• [Work instruction a]
According to the plumbing thread, what is the hole in the cap on top of the standpipe for?

• [Page text]
● ● ● ● ● ● ●

# Plumbing suggestions?



## DEREK21 (Dec 21, 2006)

Side View 








Top view with "overflow chamber" attached.








Rear view of bulkhead.








View of "overflow chamber" from front of tank.








Inside view of bulkhead.

Any skilled aquarists who have bulkheads in similar locations to mine? I'd love to see pics of your plumbing.

I bought this tank used, and am trying to figure out the BEST way to plumb it for a sump. What you see in the pics is what the previous owner had in operation.

Is there anything I can do better with this set up?


----------



## fishwolfe (Mar 27, 2005)

that has allot of potential to be a very big mess.that is just a siphon.when the water level drops in the tank the siphon will break and the pump will empty the sump into the tank and flood.just because the first guy did it that way doesn't mean its right. you need to use this setup
http://www.dursostandpipes.com/BuildYou ... fault.aspx
the 90 will be in tank and the rest out behind the tank.


----------



## Rick_Lindsey (Aug 26, 2002)

It'll work just fine the way he has it, but it might not be as quiet as you want it to be. I can't make out the overflow chamber very well, but you can use a small overflow chamber to adjust the water level in the tank a little higher than you'll be able to get with just the strainer sticking in.

Here's a picture of what I think fishwolfe is recommending, and is also probably what i'd do in your situation.










That's basically a durso standpipe with a bulkhead between the "T" and the elbow fittings. I forgot to draw the bulkhead... use your imagination . There's a hole in the cap on the top to allow air to get in. At this point you could even extend a pipe down from the elbow if you wanted an intake further down closer to the substrate. Just make sure the hole in the cap is big enough and it'll break the siphon when the water level drops below the "T" fitting. The funny thing on the bottom left is a hose barb, in case it wasn't obvious .

● ● ● ● ● ● ●

• [Work instruction b]
Rewrite the entries from the line with "left ankle: (1734, 811, 7)" to the line with "left wrist: (167, 177, 7)", shifting every keypoint value (x, y and depth) by -46 and keeping all other lines unchanged. Leave the pictures out of your answer.

• [Keypoint coordinate data]
● ● ● ● ● ● ●

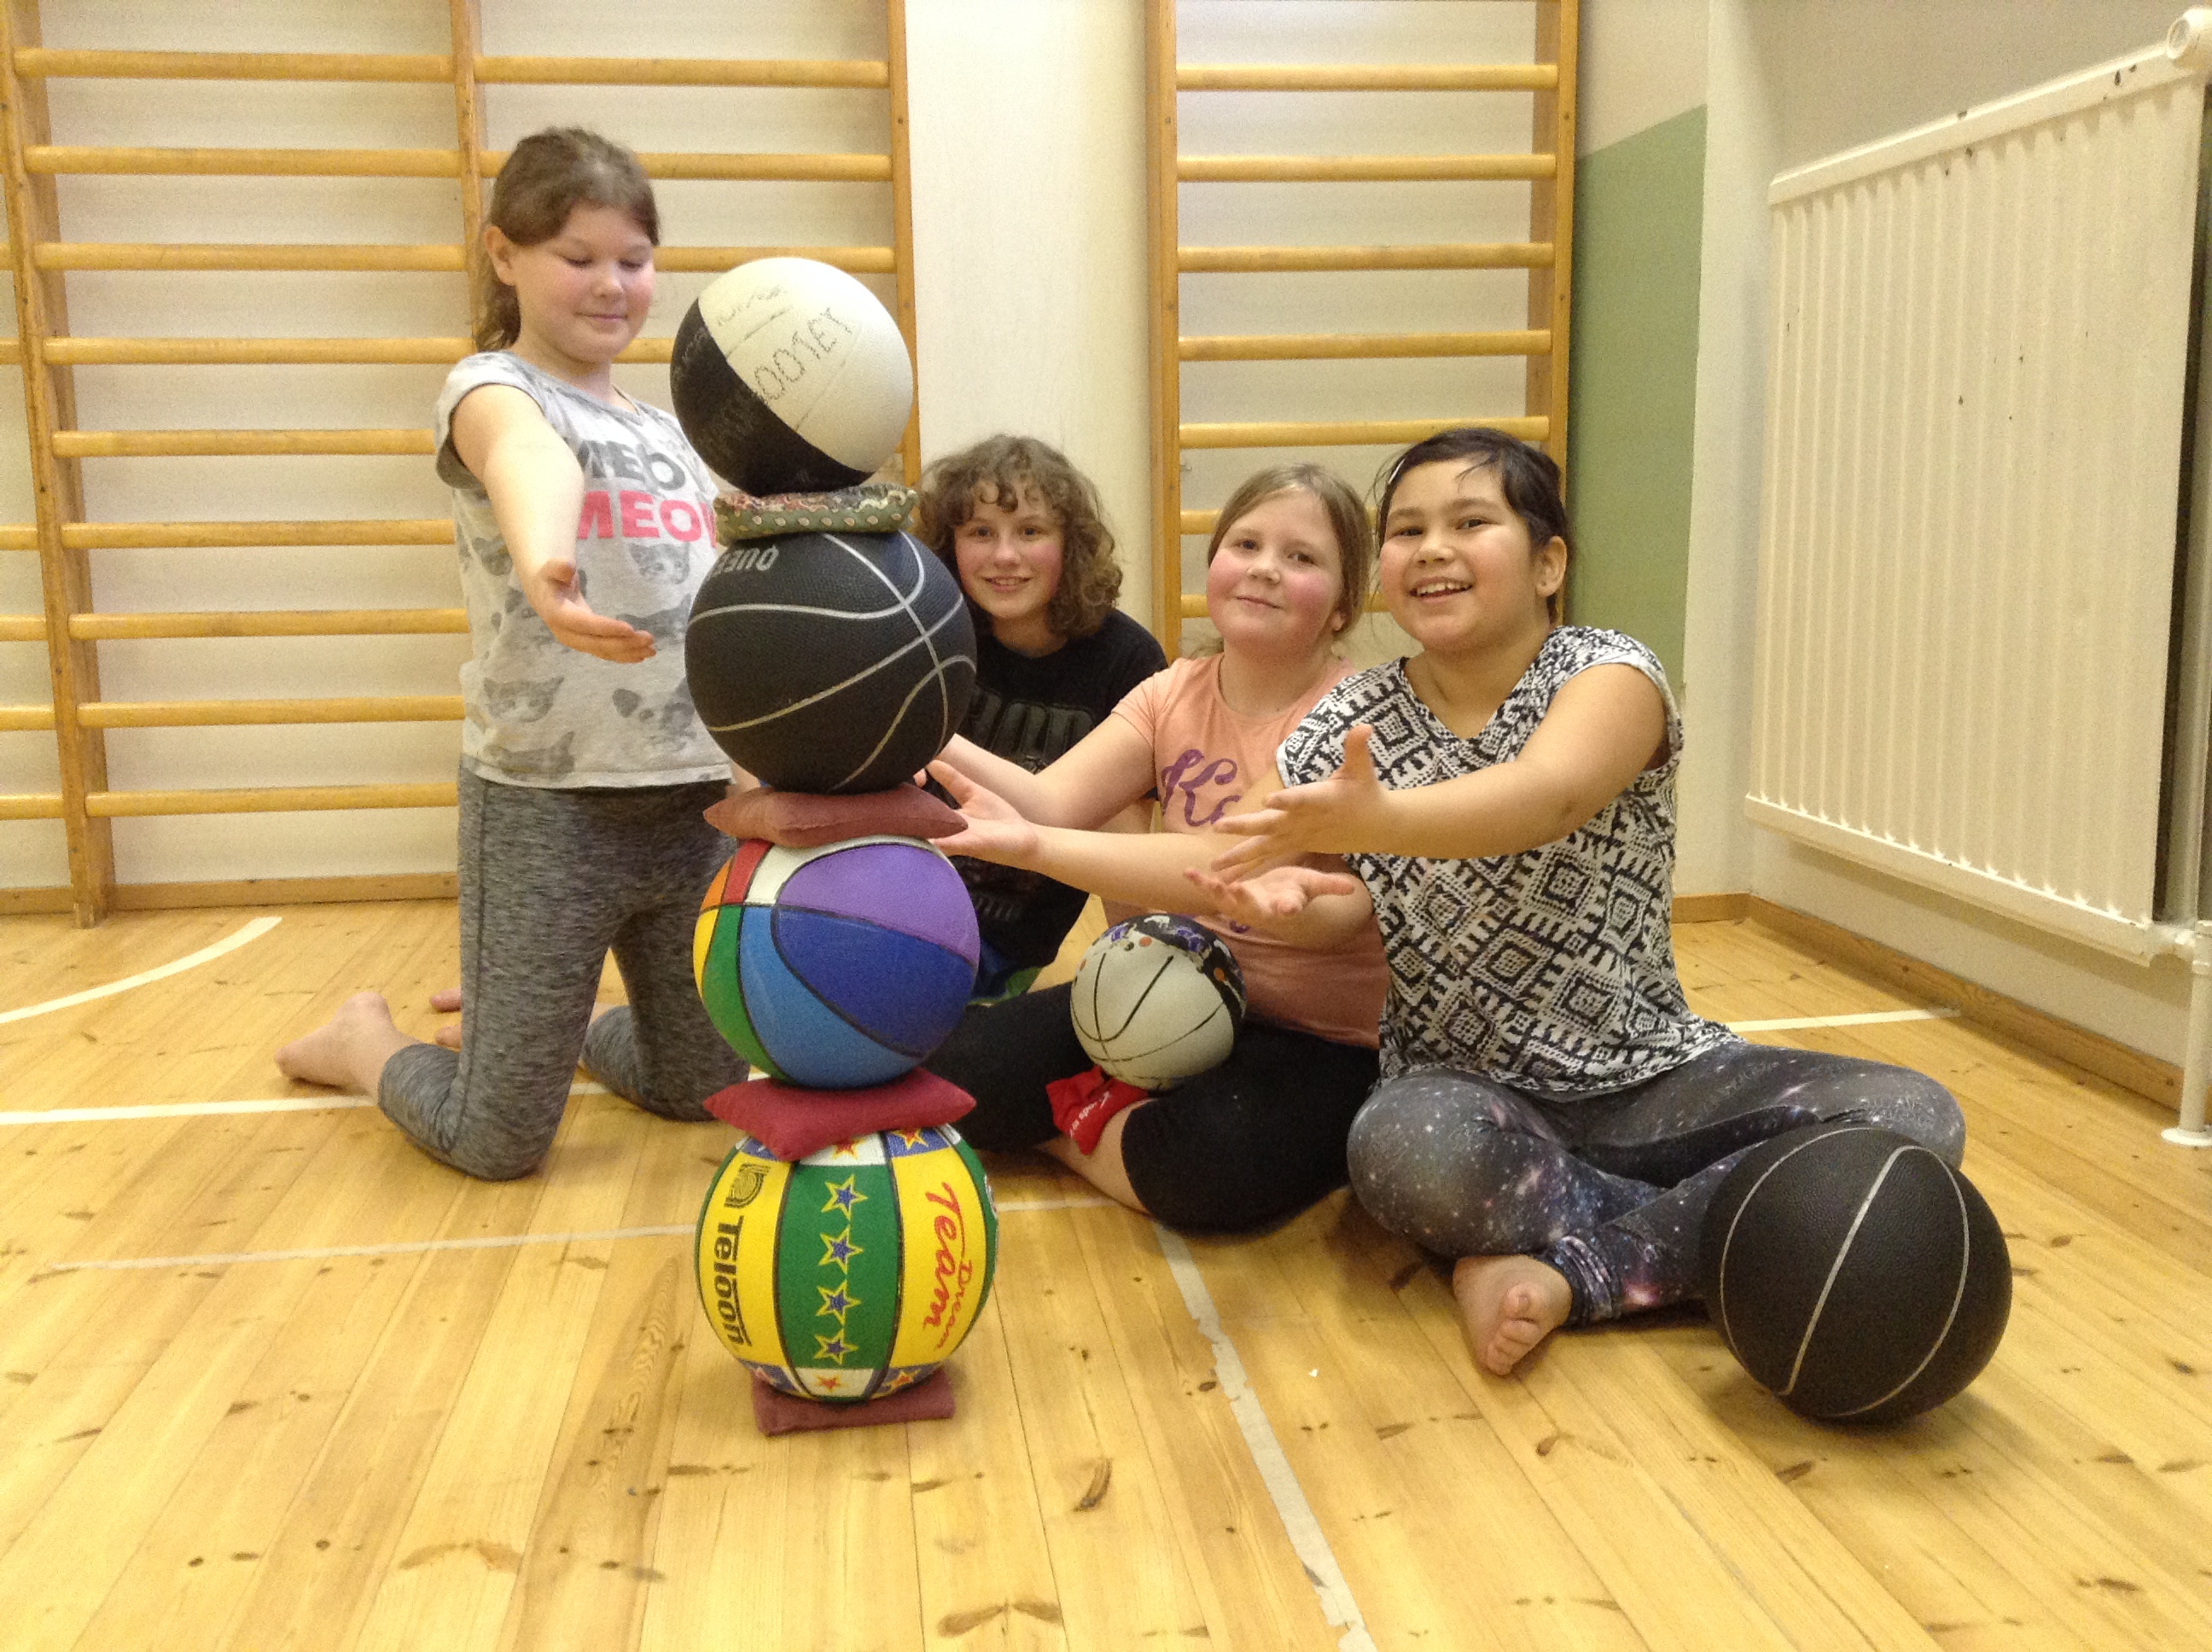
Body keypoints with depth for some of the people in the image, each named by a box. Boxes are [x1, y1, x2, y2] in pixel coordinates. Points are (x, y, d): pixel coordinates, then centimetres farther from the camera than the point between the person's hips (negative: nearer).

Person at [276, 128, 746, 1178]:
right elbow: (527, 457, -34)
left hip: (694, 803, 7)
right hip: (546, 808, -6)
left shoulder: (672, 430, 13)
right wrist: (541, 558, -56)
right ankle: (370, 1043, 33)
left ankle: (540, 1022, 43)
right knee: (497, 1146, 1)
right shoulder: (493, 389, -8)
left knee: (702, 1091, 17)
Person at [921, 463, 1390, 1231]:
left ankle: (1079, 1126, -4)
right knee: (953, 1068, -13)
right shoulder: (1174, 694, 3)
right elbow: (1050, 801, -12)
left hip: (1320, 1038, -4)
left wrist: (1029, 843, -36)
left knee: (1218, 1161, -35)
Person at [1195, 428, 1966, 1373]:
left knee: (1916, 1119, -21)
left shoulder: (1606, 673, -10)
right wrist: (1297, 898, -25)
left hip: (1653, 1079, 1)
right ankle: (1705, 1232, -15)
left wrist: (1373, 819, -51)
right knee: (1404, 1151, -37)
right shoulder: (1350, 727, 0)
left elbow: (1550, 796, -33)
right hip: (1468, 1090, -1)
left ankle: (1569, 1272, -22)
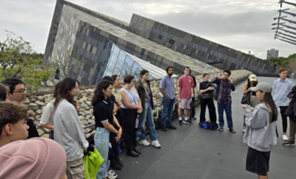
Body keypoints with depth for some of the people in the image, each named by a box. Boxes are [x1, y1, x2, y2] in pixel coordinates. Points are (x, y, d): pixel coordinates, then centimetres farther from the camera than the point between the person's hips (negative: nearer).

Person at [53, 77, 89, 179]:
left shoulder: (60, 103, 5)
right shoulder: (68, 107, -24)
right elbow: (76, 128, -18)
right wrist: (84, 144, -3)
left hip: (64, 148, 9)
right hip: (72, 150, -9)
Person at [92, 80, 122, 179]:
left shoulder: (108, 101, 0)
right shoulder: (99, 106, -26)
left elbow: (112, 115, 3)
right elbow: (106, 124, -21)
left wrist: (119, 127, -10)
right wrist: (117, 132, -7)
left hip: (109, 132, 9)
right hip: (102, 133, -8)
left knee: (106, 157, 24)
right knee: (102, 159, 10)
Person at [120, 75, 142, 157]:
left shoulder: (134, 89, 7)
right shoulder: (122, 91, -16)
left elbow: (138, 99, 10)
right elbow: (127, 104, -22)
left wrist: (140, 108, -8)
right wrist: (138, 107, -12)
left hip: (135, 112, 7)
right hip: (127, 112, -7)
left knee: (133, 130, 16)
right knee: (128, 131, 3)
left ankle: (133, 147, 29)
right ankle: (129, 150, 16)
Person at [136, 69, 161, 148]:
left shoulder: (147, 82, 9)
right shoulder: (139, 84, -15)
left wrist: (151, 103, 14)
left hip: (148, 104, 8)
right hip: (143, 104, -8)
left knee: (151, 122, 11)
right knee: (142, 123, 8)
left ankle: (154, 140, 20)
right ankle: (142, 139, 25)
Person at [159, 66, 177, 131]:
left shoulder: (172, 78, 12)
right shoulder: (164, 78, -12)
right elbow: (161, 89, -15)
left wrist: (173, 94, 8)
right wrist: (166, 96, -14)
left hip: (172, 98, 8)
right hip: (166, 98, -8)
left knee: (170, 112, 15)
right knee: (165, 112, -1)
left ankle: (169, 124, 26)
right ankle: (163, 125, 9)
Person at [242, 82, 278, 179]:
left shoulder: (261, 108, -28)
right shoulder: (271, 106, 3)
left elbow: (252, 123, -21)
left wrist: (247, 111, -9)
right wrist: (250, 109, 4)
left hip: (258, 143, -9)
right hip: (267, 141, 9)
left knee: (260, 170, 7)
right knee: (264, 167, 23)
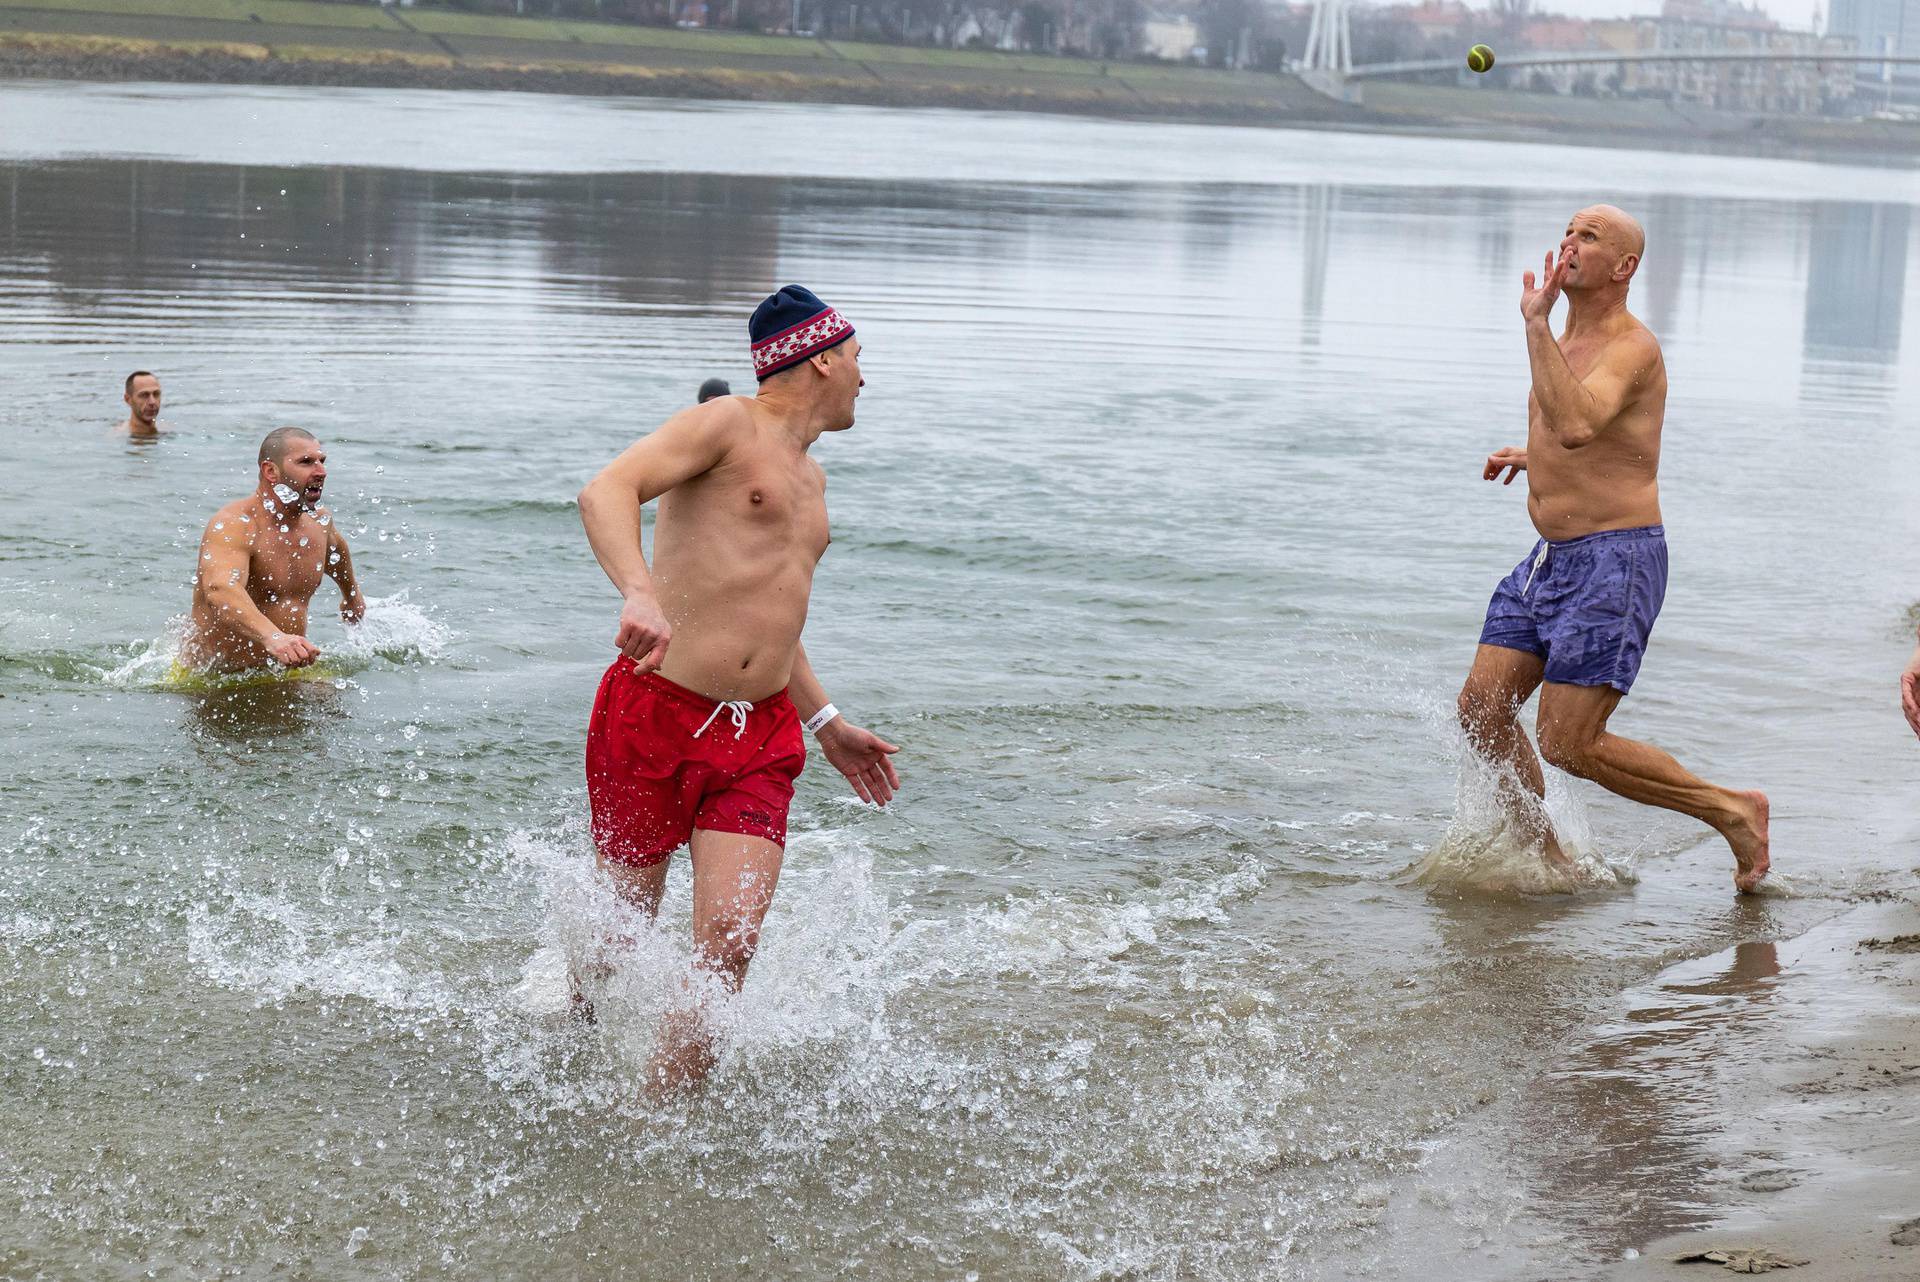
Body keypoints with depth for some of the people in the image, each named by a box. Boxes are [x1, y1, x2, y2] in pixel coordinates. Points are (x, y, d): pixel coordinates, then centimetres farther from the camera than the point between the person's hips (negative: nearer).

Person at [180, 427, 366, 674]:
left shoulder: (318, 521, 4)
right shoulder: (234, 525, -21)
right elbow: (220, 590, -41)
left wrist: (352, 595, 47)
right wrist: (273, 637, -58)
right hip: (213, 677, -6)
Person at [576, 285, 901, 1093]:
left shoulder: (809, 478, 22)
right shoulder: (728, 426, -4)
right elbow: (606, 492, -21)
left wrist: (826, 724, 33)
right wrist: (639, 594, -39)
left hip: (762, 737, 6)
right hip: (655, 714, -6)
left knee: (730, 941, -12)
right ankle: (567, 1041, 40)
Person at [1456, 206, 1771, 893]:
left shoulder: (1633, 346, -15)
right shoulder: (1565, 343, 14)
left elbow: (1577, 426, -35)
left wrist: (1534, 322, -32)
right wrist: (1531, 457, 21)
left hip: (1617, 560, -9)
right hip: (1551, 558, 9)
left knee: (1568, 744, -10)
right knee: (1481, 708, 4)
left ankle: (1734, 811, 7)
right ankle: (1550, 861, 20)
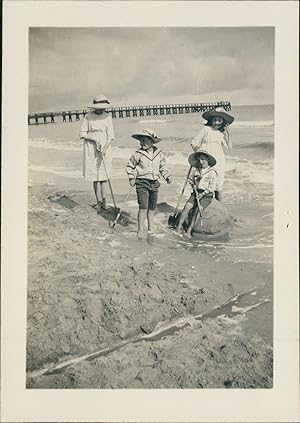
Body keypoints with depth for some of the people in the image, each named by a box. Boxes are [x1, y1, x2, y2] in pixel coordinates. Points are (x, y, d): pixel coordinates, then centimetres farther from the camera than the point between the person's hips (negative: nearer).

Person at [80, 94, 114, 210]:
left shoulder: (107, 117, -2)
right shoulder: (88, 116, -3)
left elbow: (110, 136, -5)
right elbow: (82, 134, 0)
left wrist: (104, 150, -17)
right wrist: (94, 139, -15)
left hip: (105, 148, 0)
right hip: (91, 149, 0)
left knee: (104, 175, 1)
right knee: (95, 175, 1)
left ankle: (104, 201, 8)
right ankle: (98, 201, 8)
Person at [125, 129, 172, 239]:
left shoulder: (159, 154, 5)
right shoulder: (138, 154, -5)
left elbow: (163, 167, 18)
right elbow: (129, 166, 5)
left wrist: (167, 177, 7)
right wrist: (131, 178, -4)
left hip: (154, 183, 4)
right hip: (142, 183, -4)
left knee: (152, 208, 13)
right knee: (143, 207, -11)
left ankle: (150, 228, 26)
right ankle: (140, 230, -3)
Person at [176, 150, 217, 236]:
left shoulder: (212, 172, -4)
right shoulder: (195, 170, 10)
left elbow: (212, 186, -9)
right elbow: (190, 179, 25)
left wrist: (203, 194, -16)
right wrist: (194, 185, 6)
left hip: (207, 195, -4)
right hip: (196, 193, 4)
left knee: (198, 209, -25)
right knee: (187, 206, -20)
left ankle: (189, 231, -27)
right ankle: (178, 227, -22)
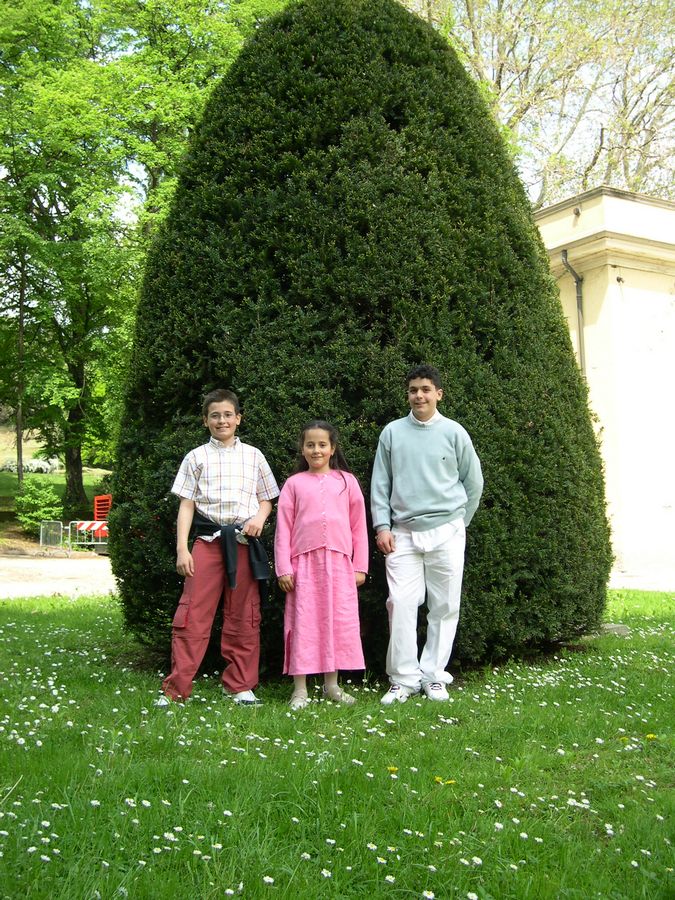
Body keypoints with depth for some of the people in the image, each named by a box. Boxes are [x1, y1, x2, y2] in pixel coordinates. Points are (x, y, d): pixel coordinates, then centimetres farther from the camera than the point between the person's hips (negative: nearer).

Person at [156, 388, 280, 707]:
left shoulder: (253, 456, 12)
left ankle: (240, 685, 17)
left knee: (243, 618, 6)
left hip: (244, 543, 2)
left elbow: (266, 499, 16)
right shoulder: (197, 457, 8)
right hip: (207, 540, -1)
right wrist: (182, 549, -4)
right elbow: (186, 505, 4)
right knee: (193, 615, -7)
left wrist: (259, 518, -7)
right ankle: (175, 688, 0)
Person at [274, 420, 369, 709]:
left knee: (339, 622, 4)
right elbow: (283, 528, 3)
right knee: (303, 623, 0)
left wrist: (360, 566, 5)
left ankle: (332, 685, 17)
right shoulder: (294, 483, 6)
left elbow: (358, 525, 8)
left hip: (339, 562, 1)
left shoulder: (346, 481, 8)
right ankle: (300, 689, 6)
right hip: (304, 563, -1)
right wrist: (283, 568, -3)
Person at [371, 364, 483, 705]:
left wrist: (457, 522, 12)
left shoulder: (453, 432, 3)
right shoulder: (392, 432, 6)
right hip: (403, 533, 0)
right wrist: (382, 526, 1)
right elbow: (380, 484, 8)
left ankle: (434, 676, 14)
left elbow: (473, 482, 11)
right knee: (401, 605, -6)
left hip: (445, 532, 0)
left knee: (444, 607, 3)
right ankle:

● ● ● ● ● ● ●

• [Exercise output a]
To allow air to get in.

• [Exercise output b]
left ankle: (1688, 765, -39)
right ankle: (1504, 815, -26)
Body keypoints with depth for some of the people in the image, each named by a box. Boxes are [x1, y1, x2, y2] in pixel coordinates. Points are (x, y, d): pixel coordinates, then centimetres farther from the camera than the point between the person's hips (negative: nearer).

Person at [80, 94, 114, 210]:
left shoulder: (61, 71, -48)
right shoulder: (42, 70, -49)
left elbow: (64, 90, -51)
right elbow: (36, 88, -46)
left wrist: (58, 104, -63)
right wrist: (48, 93, -61)
left hip: (59, 102, -46)
right hip: (45, 103, -46)
left knee: (58, 129, -45)
right knee: (49, 129, -45)
left ankle: (58, 155, -38)
right ankle: (52, 155, -38)
Person at [125, 129, 172, 239]:
left shoulder: (113, 108, -41)
right shoulder: (92, 108, -51)
left elbow: (117, 121, -28)
right elbow: (83, 120, -41)
left wrist: (121, 131, -39)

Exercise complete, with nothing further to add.